Sunday, September 23, 2007

From 'playerish' to playing in the dark: Wenger and Monroe

Wengerarsenegetty060516 Marilynmonroe001 Not often one can get a Premier League football manager, and the 20th century's greatest sexual icon, into one week's post about play... But here we go...

Firstly, Arsene Wenger, the manager of Arsenal F.C., exulting over the performance of his team in their recent victory over Spurs, and inventing a new word in the process:

It was a performance worthy of adding a new word to the footballing vocabulary. "I'm very excited with this team because - I don't know if the word exists - they are 'playerish'," said Wenger."They love to play and that is something that you feel from the outside. They love to play. Even at 2-1 they don't go to the corner flag, they continue to try to score."

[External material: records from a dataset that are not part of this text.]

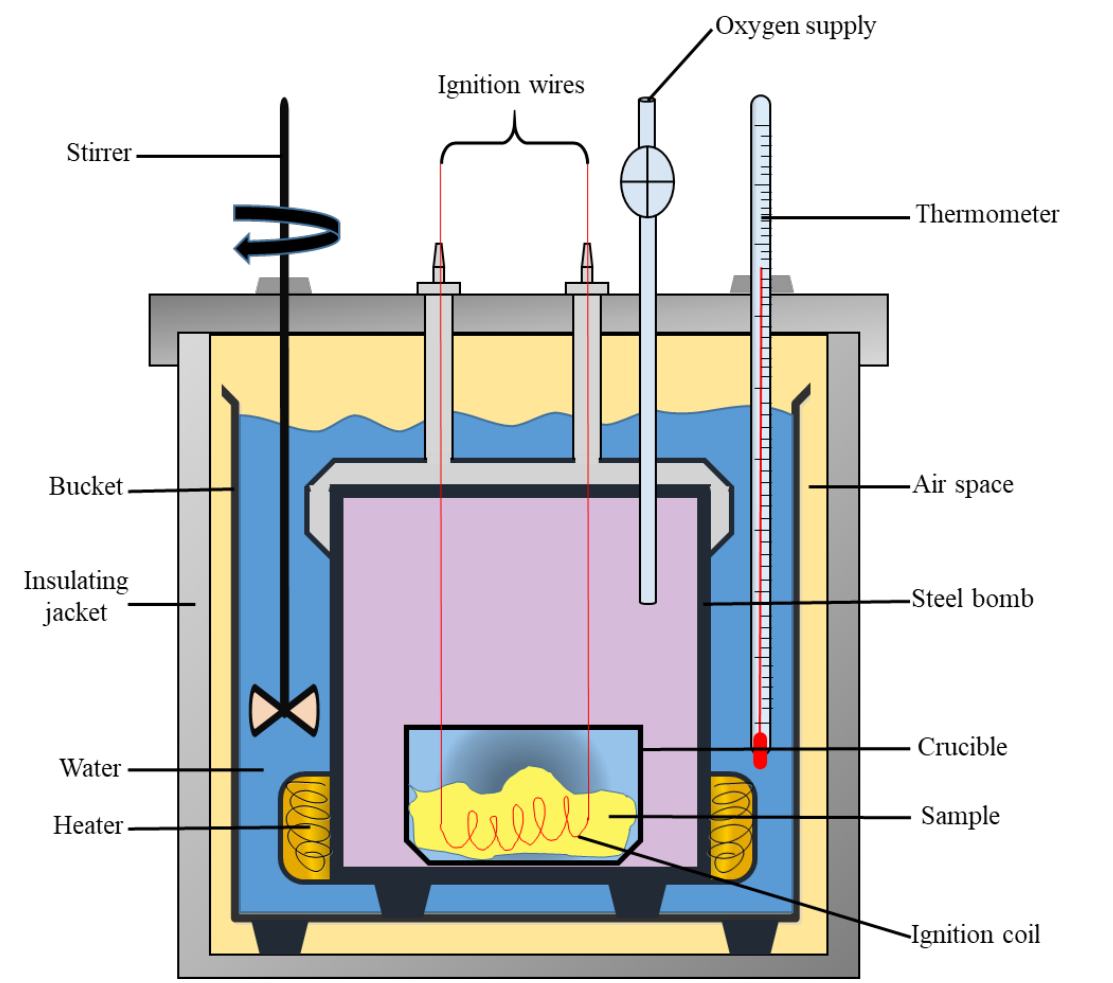
Figure 1. A cross-sectional view of typical bomb calorimeter .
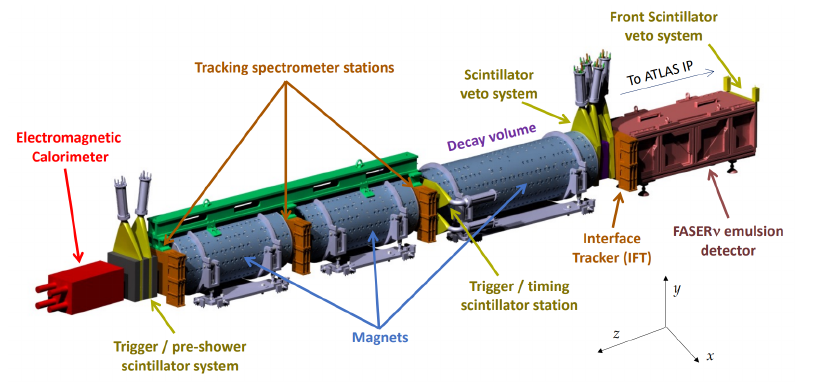
Figure 3. Diagram of FASER and FASER ν components [1].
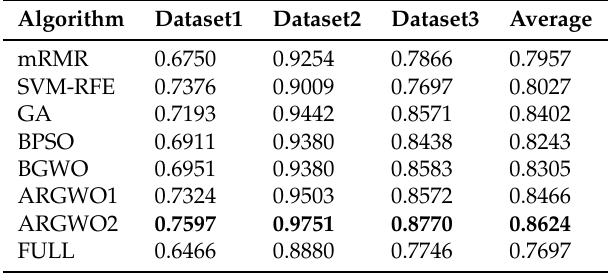
Table 8. F1-score comparison of various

And secondly, the Guardian's reprint of an interview with Marilyn Monroe in 1962, contains this unbearably poignant passage:

When I was five I think, that's when I started wanting to be an actress. I loved to play. I didn't like the world around me because it was kind of grim, but I loved to play house. It was like you could make your own boundaries. It goes beyond house; you could make your own situations and you could pretend, and even if the other kids were a little slow on the imagining part, you could say, "Hey, what about if you were such and such, and I were such and such, wouldn't that be fun?" And they'd say, "Oh, yes," and then I'd say, "Well, that will be a horse and this will be ..."

It was play, playfulness. When I heard that this was acting, I said that's what I want to be. You can play. But then you grow up and find out about playing, that they make playing very difficult for you. Some of my foster families used to send me to the movies to get me out of the house and there I'd sit all day and way into the night. Up in front, there with the screen so big, a little kid all alone, and I loved it. I loved anything that moved up there and I didn't miss anything that happened and there was no popcorn either.